• United States

IT spending in 2004

Oct 28, 20032 mins
BudgetingData Center

*Findings from a study on IT spending conducted by Cutter Consortium

Few of you are banking on IT budget increases in 2004. A study from Cutter Consortium shows that next year’s IT spending will be fairly flat to slightly declining.

“Even a slight increase in spending is welcome, but suppliers and IT managers might want to wait a bit before cheering an end to the technology slump,” says George Westerman, a senior consultant with Cutter Consortium.

Cutter surveyed 97 companies about planned IT spending using a measure called “IT intensity,” which is total IT expenditures divided by total organizational expenses.

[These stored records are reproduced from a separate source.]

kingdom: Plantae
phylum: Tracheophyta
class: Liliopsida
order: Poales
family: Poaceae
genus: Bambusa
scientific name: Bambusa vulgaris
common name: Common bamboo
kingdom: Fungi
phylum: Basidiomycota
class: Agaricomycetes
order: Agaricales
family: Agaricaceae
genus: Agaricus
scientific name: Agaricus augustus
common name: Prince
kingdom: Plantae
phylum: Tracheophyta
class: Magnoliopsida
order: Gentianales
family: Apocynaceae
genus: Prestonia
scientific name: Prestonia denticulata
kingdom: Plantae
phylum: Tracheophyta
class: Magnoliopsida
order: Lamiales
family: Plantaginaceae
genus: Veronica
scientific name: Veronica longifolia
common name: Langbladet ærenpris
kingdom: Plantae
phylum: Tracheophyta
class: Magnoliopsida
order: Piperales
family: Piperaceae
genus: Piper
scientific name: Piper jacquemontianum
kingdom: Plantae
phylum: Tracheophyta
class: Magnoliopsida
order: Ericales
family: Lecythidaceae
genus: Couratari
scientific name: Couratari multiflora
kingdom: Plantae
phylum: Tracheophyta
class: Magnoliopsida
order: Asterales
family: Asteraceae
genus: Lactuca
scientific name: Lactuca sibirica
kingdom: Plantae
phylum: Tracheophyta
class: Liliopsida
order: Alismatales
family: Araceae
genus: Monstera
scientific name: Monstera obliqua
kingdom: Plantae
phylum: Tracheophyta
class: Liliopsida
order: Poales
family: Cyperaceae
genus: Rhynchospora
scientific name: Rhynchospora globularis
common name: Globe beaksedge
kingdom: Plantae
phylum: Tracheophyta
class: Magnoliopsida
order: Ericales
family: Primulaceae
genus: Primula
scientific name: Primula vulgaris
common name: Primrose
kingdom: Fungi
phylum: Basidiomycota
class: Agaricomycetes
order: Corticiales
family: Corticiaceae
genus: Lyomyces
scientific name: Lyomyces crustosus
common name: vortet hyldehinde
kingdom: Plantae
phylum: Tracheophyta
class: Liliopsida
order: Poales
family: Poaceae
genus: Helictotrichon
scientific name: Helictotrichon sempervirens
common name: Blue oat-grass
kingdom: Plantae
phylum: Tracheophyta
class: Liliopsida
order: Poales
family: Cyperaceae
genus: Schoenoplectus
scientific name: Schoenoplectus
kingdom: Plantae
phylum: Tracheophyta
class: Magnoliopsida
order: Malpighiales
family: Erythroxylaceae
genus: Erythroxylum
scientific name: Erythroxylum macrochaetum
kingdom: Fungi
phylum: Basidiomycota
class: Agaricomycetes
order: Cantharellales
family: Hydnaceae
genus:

The goal is to put IT spending in context with inflation and growth in other corporate expenses.

As Westerman explains it, if IT spending grows just because of inflation or because the company grows, the IT intensity ratio will be remain constant. If IT intensity rises, this represents greater commitment to technology. If it falls, companies are investing elsewhere.

The survey predicts IT will represent 18.06% of total organizational expenses in 2004, down a tad from 18.29% in 2003, but not enough to be statistically significant. Here’s how respondents estimate their corporations’ IT intensity will change in 2004:

* Increase more than 50%: 1

* Increase 26% to 50%: 9

* Increase 11% to 25%: 14

* Increase 2% to 10%: 5

* Little change: 36

* Decrease 2% to 10%: 6

* Decrease 11% to 25%: 12

* Decrease 26% to 50%: 13

* Decrease more than 50%: 1

“In general, smaller organizations are much more likely to be increasing their IT intensity than are larger organizations. The largest organizations, which are most attractive to IT vendors, still plan on reducing IT spending relative to other expenditures,” Westerman says.